一部の物語では、アナンシは、太陽、星、月の創造に関わり、人類に農耕の技術を教えたとされる。またある物語によれば、アナンシが世界中の知恵を瓢箪に封じ込めようとしたという。アナンシは結局、知恵をすべて独占しようとすることの虚しさを悟り、知恵を解き放つ。
アナンシが登場する民話を持つ文化の多くが、アナンシが自身の物語にとどまらず「すべての物語の王」となったとする物語を持つ。この物語のうち、原型となるアシャンティのあるバージョンでは、アナンシは天空神ニャメに「すべての物語の王」の名を乞うた。そこでニャメは「短剣の歯のジャガー」、「火の針の雀蜂」、「人がまだ見ぬ妖精」を捕らえることができたら「物語の王」にしてやろうと言った。ニャメは無理だと考えたのだが、アナンシは承知した。それからアナンシは、彼を食おうとするジャガーをだましてあるゲームに引き込み、ジャガーを縛り上げてしまう。雀蜂には、雨が降っていると偽って瓢箪に入るようにとだます。妖精は、後述のやに(またはタール)の赤ん坊を使ってだます。彼はこれらの獲物をニャメに差しだし、「すべての物語の王」となった。この物語の別の、カリブの変種では、アナンシは蛇を捕らえて獅子(または虎)に差し出す。

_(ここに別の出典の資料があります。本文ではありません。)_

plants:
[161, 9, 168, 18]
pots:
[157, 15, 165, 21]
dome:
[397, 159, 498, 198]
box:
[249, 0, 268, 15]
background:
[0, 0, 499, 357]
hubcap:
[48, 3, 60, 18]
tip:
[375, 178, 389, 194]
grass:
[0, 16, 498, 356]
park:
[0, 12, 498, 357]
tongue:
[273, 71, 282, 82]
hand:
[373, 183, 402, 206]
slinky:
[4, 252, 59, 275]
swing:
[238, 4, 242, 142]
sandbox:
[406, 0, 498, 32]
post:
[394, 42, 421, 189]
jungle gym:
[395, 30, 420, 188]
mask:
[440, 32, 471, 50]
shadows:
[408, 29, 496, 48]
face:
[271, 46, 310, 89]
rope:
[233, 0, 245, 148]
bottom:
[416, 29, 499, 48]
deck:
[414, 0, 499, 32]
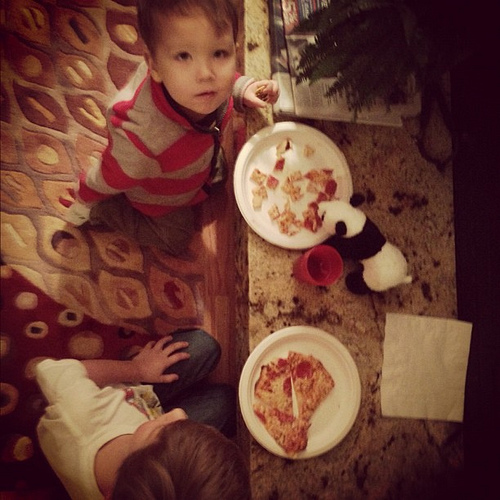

ときには、アナンシのほうがだまされる。ある挿話では、食物を盗みにいった後にタールでつくった赤ん坊の人形と争い、あべこべに負かされてしまう。「タールの赤ん坊」の挿話は、アフリカのさまざまな民族の民話に現れる。米国や日本では『リーマスじいやのした話』に見えるブレア・ラビットのバージョンがよく知られている[1]。これらは米国南部のアフリカ系アメリカ人の民話から受け継がれたものである。後にこのバージョンはウォルト・ディズニーによる1946年の実写・アニメ映画『南部の唄』に取り入れられた。
アナンシ物語には、アナンシが人々をだまして食物や金銭など利益になりそうなものを得ようとするが、かえってそのために貧しくなるというものも多い。